Ah, the misery of it!... He who had gallantly passed many years cruising from one extreme of the Atlantic to the other with a rich, gay, perfumed world, at times resisting feminine caprice through mere prudence, yielding at others with the secrecy of a discreet sailor, now found himself with no other admirers than the mediocre tribe of the Blanes, with no other hallucinations than those which his cousin the manufacturer might suggest, when waxing enthusiastic because the great apostles of politics were taking a certain interest in the captain.

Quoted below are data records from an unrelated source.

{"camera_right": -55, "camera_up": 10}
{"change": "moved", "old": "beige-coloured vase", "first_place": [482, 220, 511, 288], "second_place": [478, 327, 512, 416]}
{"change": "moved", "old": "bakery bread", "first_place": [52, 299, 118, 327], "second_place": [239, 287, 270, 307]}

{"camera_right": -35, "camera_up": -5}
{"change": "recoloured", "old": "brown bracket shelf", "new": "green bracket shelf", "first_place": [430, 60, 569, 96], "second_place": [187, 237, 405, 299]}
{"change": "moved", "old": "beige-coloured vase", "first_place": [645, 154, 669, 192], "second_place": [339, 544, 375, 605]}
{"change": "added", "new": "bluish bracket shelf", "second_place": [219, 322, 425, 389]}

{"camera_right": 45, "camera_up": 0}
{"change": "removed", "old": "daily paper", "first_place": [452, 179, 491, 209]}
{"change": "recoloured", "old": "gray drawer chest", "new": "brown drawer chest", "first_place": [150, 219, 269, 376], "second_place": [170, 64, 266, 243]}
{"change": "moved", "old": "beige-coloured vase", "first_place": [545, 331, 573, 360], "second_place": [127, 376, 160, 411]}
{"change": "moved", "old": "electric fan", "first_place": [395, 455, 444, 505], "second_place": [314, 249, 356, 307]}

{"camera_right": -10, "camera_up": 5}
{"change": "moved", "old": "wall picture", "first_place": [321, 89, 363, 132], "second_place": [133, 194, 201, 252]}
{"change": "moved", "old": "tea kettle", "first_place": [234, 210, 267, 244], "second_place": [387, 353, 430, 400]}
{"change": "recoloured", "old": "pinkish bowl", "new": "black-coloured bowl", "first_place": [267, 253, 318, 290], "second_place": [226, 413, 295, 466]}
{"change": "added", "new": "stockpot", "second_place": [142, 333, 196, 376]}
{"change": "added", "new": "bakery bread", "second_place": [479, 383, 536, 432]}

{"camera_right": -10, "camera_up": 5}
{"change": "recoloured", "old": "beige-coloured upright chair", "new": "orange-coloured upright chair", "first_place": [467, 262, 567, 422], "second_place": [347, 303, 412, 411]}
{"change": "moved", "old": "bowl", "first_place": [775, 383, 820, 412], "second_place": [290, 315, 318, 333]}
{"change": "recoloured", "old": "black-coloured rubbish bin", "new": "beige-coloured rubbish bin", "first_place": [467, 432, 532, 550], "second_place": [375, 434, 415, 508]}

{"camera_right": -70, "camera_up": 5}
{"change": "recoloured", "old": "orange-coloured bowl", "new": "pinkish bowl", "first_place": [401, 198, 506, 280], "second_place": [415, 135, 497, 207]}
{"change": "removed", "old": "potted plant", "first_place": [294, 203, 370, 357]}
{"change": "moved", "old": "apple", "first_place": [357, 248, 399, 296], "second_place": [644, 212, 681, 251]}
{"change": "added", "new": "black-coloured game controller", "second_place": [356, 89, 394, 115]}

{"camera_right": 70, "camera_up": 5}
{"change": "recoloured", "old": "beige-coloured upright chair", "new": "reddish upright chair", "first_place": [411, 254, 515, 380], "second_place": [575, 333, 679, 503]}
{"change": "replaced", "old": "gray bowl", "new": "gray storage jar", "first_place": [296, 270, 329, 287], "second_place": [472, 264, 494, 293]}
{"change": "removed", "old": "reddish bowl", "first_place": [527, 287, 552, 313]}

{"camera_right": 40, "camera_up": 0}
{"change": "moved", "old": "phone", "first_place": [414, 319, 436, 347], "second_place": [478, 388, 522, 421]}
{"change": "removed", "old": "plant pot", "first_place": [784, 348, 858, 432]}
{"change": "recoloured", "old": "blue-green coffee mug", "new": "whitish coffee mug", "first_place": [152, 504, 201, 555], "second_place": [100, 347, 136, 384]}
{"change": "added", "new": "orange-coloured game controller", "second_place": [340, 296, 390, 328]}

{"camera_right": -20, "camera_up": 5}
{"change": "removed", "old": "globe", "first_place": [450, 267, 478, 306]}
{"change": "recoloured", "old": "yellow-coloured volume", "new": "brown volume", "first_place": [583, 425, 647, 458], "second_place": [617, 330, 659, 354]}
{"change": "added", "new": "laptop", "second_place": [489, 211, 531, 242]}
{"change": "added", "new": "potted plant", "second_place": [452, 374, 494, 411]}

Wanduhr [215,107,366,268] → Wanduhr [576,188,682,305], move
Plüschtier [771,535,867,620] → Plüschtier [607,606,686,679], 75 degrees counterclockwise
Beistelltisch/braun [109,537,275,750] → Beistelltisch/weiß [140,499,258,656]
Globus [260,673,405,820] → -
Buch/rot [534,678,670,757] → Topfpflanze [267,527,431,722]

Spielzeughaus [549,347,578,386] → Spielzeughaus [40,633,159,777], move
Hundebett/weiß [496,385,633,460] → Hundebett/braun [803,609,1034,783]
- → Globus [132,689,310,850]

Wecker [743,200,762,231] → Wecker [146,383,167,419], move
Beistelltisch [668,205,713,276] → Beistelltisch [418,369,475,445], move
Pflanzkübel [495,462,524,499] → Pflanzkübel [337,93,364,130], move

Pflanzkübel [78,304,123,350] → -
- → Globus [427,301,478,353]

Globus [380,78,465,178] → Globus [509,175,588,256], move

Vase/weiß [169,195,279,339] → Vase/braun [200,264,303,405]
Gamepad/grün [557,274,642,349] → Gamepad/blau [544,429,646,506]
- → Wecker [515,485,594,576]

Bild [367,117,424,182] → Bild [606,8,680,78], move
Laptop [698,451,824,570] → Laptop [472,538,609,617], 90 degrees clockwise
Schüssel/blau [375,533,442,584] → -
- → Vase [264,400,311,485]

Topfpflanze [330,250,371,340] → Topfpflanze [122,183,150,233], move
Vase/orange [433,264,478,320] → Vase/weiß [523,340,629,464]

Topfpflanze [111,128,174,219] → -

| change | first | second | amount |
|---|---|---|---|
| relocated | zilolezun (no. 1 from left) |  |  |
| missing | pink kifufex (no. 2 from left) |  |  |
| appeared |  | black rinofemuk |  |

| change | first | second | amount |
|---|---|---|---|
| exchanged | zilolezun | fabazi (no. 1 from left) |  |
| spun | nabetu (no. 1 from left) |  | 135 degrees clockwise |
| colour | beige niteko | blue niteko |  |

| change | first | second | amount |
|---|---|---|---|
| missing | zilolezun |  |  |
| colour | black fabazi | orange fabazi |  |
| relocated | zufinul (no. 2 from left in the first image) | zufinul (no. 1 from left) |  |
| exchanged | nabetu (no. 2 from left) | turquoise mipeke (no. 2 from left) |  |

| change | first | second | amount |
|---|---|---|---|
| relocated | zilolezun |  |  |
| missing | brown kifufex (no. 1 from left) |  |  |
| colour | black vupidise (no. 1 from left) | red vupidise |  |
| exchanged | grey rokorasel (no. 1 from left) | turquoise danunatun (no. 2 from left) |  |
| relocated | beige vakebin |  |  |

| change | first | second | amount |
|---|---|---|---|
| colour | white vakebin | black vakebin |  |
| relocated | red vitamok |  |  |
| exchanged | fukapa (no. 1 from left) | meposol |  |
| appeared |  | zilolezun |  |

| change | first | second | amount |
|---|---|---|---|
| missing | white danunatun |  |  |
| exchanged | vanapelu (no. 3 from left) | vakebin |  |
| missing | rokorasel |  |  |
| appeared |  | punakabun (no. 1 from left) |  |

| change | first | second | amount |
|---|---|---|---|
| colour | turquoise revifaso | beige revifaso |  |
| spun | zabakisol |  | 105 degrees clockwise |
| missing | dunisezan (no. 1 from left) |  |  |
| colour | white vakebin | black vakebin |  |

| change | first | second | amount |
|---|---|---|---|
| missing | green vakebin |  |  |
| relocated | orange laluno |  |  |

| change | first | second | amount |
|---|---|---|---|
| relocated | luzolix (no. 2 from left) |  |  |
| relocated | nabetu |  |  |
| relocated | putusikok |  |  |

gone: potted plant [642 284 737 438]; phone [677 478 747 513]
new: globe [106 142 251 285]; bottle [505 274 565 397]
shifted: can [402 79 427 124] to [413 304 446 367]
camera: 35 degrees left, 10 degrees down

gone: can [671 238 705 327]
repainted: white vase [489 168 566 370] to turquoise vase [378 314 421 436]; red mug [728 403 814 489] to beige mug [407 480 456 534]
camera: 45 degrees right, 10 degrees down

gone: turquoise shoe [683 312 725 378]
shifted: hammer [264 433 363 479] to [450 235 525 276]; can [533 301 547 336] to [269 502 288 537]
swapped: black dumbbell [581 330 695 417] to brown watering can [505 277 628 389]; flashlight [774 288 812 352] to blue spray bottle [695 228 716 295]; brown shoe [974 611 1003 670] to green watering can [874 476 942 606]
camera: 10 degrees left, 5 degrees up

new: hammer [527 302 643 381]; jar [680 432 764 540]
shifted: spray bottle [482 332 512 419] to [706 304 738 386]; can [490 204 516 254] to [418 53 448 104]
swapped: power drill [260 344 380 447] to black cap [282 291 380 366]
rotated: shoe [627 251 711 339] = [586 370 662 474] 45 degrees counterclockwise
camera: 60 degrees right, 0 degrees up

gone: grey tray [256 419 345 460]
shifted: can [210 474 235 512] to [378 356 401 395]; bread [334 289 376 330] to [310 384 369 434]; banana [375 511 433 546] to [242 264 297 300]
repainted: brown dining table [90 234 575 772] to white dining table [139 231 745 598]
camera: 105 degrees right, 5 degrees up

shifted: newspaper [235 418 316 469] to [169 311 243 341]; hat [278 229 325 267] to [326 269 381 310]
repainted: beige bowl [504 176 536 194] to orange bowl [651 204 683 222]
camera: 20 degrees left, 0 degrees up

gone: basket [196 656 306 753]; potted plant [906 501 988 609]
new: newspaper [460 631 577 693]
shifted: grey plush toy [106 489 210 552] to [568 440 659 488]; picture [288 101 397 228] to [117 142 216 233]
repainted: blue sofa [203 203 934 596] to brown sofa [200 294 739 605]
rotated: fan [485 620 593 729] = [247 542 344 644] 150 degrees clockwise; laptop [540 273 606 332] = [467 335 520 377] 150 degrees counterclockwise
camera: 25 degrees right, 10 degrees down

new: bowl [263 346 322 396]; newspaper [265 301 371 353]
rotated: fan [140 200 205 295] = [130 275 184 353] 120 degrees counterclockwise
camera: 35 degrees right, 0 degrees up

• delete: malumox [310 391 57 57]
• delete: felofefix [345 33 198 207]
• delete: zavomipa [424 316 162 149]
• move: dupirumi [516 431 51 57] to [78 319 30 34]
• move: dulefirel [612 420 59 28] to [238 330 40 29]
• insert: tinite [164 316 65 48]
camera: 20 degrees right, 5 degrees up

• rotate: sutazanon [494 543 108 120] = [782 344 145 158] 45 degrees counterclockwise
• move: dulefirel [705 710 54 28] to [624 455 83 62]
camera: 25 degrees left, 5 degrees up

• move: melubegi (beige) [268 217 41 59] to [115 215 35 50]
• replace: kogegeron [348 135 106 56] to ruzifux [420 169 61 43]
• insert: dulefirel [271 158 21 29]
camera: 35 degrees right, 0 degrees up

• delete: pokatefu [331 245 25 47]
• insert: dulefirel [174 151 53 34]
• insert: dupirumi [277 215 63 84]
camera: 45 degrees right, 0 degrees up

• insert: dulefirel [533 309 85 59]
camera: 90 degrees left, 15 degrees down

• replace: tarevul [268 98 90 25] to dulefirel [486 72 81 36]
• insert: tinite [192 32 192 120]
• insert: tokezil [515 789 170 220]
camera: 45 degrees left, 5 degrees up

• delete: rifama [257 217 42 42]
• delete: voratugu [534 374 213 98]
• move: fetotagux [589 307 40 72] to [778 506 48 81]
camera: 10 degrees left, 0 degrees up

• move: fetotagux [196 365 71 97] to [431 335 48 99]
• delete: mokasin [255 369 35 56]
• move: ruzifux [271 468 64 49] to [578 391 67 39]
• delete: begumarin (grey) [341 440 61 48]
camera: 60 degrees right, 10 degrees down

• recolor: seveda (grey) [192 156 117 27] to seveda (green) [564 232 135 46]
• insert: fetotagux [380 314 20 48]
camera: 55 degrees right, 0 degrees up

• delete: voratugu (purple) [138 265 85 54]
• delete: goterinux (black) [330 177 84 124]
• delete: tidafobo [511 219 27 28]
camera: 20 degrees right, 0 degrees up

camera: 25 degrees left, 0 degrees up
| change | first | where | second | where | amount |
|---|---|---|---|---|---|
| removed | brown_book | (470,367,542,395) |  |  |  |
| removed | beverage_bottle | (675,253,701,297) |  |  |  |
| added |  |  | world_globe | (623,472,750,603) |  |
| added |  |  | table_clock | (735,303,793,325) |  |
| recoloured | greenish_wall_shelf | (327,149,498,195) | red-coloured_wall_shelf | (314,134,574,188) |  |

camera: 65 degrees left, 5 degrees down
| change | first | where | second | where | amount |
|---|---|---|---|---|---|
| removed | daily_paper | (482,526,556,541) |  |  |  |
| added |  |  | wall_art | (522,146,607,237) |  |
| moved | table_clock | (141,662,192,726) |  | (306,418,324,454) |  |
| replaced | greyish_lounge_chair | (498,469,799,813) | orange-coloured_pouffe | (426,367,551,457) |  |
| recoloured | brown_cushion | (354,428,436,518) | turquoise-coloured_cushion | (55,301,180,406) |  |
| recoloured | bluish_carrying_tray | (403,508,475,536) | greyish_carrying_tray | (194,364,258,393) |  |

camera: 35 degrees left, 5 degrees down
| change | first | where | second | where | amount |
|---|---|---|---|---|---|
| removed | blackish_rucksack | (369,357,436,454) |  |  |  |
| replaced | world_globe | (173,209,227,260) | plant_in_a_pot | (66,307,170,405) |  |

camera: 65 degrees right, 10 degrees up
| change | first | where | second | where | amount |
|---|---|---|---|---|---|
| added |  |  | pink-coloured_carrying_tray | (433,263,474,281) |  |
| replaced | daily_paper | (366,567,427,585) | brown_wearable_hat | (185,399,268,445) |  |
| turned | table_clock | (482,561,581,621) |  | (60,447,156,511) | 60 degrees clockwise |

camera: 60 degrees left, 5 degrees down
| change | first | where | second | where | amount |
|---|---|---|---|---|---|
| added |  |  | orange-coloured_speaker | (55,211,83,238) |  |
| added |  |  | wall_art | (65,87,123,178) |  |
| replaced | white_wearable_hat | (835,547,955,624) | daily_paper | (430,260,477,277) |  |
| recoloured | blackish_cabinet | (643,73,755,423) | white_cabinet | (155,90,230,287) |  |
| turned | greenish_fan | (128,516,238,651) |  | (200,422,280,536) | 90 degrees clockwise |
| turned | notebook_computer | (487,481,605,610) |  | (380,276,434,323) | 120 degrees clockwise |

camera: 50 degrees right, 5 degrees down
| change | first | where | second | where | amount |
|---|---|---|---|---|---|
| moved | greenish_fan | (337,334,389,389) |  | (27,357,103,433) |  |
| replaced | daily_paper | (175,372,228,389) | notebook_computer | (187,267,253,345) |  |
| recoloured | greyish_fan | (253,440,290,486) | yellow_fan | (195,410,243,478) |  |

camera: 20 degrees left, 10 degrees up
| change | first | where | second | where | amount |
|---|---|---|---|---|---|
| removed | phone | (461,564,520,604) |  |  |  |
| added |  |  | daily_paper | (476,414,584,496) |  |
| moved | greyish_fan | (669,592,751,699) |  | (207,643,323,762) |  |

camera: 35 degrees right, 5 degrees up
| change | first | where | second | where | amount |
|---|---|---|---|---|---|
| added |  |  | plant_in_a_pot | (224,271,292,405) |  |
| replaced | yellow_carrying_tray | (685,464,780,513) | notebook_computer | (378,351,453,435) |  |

Every morning, on awaking, his taste now received a rude shock. The first thing that he contemplated was a room “without personality,” a dwelling that was not characteristic of him in any way, arranged by the maids with excessive cleanliness and a lack of logic that was constantly changing the situation of his things.
He recalled with longing his compact and well-ordered stateroom where there was not a piece of furniture that could escape his glance nor a drawer whose contents he did not know down to the slightest detail. His body was accustomed to slip without embarrassment through the spaces of his cabin furnishings. He had adapted himself to all incoming and outgoing angles just as the body of the mollusk adapts itself to the winding curves of its shells. The cabin seemed formed by the secretions of his being. It was a covering, a sheath, that went with him from one extreme of the ocean to the other, heating itself with the high temperature of the tropics, or becoming as cosy as an Esquimo hut on approaching the polar seas.